# Compiti
1. Traduci in inglese questa frase del testo sulla laurea: "Come caratterizzare la laurea a tre anni rispetto a quella di cinque?"
2. Nel testo sulla laurea, quanti iscritti servono almeno perché sdoppiare i corsi fondamentali non sembri irrealistico?

# Testo
Cerco di riassumere il mio pensiero.
  1. la laurea a 5 anni deve assomigliare alla laurea attuale, e su questo mi sembra siamo piu' o meno tutti d'accordo.
  2. la laurea a 3 anni NON deve coincidere con la laurea a 5 anni con due anni di meno, piu' un calcio nel sedere allo studente affaticato. E anche su questo siamo tutti d'accordo.
Come caratterizzare la laurea a tre anni rispetto a quella di cinque? Non sono francamente convintissimo della proposta di Vittorio di sdoppiare tutti i corsi fondamentali, a seconda che siano destinati alla laurea ai tre piuttosto che ai cinque anni. Mi sembra difficile da realizzare tecnicamente, e irrealistico se non si hanno almeno 50 iscritti. Sono invece favorevole ad una proposta del tipo di quella espressa da Gino Benza, ossia prevedere degli ampliamenti di corso per gli studenti dei cinque anni che siano quasi dei colloqui con i docenti, con commento di libri studiati e discussioni ad personam. Certo, bisogna trovare il modo di formalizzare questa struttura.

# Dati registrati
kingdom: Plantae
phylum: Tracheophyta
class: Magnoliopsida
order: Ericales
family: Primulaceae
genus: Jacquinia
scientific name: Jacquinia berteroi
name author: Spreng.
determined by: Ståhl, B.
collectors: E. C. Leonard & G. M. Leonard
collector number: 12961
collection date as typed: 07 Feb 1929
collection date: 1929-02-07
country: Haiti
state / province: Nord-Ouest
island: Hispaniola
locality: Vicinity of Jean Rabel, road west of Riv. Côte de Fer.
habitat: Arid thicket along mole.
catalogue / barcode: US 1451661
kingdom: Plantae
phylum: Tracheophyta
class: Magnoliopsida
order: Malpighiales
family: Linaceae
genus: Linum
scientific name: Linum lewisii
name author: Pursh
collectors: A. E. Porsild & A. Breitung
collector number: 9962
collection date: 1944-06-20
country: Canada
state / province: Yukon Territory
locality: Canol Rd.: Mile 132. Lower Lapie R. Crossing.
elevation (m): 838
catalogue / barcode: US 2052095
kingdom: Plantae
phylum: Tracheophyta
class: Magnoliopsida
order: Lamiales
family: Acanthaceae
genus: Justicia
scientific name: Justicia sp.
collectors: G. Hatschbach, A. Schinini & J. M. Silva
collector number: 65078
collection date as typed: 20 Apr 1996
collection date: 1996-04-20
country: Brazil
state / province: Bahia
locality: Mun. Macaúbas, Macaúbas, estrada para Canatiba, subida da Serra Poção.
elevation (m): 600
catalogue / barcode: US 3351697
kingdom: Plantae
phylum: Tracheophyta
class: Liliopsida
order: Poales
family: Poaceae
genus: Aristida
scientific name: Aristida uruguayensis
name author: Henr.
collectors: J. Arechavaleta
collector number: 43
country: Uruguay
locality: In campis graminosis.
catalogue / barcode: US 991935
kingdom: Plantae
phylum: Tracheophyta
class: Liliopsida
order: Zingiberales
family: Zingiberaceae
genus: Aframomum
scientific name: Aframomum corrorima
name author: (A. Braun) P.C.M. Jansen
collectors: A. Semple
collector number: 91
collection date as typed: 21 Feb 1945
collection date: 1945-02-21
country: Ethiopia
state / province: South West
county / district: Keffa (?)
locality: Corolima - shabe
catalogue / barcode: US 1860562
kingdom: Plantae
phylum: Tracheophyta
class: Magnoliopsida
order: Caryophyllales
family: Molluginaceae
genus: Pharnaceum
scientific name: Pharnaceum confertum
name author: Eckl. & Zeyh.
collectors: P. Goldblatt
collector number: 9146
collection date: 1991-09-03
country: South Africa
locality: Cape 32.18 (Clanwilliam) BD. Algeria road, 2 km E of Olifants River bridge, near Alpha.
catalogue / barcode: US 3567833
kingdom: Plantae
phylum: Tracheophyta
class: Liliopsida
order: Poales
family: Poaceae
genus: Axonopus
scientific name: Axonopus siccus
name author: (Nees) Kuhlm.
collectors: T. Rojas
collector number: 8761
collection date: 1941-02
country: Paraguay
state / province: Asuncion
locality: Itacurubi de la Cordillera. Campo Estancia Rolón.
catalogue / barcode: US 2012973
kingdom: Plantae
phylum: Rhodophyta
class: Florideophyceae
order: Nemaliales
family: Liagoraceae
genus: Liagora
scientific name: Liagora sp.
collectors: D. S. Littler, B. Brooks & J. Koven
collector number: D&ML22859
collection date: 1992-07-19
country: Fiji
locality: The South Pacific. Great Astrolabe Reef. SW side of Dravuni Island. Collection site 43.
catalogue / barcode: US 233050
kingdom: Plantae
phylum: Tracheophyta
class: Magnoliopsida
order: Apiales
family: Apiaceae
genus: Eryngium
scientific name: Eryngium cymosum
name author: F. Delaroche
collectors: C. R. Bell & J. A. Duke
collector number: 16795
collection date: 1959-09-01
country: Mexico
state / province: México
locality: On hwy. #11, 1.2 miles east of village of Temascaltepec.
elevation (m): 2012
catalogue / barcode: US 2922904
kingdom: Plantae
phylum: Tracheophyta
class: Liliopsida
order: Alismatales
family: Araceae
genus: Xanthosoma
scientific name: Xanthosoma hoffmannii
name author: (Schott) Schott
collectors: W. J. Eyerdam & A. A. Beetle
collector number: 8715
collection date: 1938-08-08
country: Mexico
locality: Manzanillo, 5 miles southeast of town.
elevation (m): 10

# Risposte scritte
1. How should the three-year degree be characterized compared to the five-year one?

2. Almeno 50 iscritti.